Performers: Linh Lê, Ksenia Sofia Miller, Jan-Domenic Urbas.

The performance explores the transitions between different artistic media and the ways in which drawing, text, sound, and movement can influence and transform one another. Rooted in Heil’s drawing practice, the work begins with lines, gestures, symbols, and fragments of text that already contain the potential for movement and embodied expression. These elements are translated into voice, performance, sound, and sculptural form.

The installation consists of three large-scale drawings displayed as rolled paper columns, a vinyl record engraved with a hand-drawn line that becomes audible through playback, and a printed block of texts that forms part of the performative process.

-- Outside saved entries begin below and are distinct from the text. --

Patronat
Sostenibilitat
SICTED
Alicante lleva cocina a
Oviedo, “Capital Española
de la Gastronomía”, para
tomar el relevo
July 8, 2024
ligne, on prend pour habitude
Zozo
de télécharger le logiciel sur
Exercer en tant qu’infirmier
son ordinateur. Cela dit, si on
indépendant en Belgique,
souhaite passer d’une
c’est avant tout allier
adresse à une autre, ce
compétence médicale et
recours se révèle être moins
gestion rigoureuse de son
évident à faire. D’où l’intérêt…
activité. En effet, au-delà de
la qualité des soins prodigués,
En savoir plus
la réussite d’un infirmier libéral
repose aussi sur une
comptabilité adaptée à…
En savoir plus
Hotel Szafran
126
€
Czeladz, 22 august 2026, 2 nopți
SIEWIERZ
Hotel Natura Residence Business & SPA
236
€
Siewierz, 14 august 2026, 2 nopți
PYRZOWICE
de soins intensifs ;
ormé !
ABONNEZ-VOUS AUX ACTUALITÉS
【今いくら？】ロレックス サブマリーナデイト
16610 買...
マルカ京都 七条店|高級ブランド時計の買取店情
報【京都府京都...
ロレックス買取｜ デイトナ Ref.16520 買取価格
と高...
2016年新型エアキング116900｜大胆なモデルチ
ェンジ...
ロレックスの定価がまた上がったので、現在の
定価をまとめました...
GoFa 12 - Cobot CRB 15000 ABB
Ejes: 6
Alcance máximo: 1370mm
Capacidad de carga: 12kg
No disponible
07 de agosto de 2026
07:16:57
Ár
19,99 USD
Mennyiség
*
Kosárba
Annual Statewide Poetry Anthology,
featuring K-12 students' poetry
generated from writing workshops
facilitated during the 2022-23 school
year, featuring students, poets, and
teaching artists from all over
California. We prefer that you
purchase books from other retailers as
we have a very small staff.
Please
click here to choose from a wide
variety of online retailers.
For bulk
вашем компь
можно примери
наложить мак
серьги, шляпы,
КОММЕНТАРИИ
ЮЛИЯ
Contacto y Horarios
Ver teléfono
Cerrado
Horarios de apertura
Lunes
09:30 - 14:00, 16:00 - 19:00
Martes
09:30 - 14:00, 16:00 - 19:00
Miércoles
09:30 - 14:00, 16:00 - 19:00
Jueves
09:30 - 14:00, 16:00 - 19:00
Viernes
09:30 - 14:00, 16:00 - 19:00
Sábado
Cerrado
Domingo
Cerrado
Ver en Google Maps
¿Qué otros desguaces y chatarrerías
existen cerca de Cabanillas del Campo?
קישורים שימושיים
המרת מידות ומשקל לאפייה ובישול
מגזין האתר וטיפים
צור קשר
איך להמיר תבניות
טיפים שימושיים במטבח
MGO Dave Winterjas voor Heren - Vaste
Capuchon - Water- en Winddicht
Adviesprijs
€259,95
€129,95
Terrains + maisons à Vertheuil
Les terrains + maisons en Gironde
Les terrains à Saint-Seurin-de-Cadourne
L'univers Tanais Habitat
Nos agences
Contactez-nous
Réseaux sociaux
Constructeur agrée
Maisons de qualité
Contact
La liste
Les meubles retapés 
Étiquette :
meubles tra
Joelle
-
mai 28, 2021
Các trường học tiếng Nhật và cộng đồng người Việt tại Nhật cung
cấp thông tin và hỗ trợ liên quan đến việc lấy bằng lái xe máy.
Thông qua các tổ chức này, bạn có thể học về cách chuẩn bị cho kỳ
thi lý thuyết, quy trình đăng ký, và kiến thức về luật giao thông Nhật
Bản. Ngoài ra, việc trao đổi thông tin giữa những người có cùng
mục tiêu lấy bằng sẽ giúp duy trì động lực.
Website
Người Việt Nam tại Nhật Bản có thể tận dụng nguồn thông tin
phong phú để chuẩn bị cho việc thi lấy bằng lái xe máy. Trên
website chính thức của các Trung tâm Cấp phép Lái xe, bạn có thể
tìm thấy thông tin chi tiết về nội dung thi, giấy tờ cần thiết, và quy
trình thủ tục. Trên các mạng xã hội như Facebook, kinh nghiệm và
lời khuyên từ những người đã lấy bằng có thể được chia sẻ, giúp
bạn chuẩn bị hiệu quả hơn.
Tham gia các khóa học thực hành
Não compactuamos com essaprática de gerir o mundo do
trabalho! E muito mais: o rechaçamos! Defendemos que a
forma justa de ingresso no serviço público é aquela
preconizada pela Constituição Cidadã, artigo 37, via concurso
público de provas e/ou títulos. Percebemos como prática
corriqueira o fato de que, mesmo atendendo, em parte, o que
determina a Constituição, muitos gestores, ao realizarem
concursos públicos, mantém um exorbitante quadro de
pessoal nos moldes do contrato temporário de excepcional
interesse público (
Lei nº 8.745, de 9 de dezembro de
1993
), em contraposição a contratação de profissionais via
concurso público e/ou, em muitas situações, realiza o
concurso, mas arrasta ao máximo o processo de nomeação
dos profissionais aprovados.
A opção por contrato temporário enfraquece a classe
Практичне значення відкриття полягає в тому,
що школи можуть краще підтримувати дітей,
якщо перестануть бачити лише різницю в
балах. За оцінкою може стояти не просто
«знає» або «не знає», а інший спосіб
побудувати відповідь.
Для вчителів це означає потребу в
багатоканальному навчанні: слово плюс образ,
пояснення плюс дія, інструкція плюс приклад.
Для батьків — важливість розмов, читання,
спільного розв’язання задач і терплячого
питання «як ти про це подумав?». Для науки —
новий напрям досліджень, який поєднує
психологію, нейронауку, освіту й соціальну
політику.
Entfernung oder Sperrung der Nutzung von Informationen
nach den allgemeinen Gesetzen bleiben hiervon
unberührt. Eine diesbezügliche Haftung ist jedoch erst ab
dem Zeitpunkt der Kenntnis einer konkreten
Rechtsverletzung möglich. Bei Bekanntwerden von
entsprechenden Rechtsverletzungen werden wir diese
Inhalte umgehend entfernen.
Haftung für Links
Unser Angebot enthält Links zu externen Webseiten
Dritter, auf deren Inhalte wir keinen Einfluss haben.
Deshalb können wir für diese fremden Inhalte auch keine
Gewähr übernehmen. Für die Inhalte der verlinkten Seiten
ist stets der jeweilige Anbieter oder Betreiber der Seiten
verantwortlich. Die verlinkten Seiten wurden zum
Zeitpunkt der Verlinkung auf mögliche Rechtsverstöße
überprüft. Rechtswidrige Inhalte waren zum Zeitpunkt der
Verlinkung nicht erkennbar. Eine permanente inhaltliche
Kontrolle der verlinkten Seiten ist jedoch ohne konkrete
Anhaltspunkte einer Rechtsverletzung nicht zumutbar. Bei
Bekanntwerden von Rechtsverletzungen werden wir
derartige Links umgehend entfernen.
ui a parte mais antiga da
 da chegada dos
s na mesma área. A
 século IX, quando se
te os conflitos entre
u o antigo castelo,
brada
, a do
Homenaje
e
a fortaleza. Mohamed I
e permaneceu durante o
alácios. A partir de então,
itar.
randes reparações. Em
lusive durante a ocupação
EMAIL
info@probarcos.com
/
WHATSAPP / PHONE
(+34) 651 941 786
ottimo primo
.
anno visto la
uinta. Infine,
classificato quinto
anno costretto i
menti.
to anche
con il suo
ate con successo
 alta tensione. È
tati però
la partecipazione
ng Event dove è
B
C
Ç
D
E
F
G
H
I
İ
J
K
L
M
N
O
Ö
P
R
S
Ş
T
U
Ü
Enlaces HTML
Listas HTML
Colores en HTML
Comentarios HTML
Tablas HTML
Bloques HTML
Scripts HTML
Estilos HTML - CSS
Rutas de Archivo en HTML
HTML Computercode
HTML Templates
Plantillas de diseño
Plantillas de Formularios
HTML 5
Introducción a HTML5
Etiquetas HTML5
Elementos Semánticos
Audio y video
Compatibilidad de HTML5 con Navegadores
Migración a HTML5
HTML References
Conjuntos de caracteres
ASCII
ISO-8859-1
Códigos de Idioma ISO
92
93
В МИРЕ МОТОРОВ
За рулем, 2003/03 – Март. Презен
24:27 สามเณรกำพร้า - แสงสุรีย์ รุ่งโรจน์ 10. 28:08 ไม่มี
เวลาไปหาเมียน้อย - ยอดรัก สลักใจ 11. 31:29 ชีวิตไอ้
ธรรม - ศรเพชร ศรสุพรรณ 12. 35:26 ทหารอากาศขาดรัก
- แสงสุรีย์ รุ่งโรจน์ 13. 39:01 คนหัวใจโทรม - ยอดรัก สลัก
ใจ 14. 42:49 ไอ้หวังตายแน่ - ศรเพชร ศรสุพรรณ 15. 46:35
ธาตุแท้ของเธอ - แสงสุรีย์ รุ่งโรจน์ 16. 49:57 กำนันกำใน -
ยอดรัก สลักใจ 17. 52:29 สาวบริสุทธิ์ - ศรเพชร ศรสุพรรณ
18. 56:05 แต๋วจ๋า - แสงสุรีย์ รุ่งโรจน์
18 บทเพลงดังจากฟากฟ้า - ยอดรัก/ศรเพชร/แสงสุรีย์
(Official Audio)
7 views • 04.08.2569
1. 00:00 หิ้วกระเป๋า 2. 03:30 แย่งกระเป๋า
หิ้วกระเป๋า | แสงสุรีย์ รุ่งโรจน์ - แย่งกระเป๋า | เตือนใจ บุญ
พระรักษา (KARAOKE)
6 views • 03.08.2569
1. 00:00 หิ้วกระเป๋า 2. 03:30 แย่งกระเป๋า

Together, these works examine drawing not only as a visual medium but as a score capable of generating sound, language, and physical action.

A central component of the project is a live performance involving three performers who interact with the drawings, texts, and sound. Through voice and movement, they activate the installation while physically engaging with the paper—wrapping themselves in the drawings, folding, bending, and reshaping them into new sculptural forms. During the performance, pigments from the drawings are transferred onto the performers’ white suits, which remain in the space afterwards as sculptural traces alongside the transformed paper works. The installation is completed through this process of activation, leaving behind material evidence of the performance together with its video documentation.

The work investigates the moment at which a drawing becomes a sculpture, how a drawn gesture can manifest itself through the body and sound, and how language itself can become material. A line may become a movement, a word an object, or a voice a drawing. Rather than presenting fixed forms, the installation reveals translation itself as an artistic process in which meaning, material, and form continuously shift and overlap.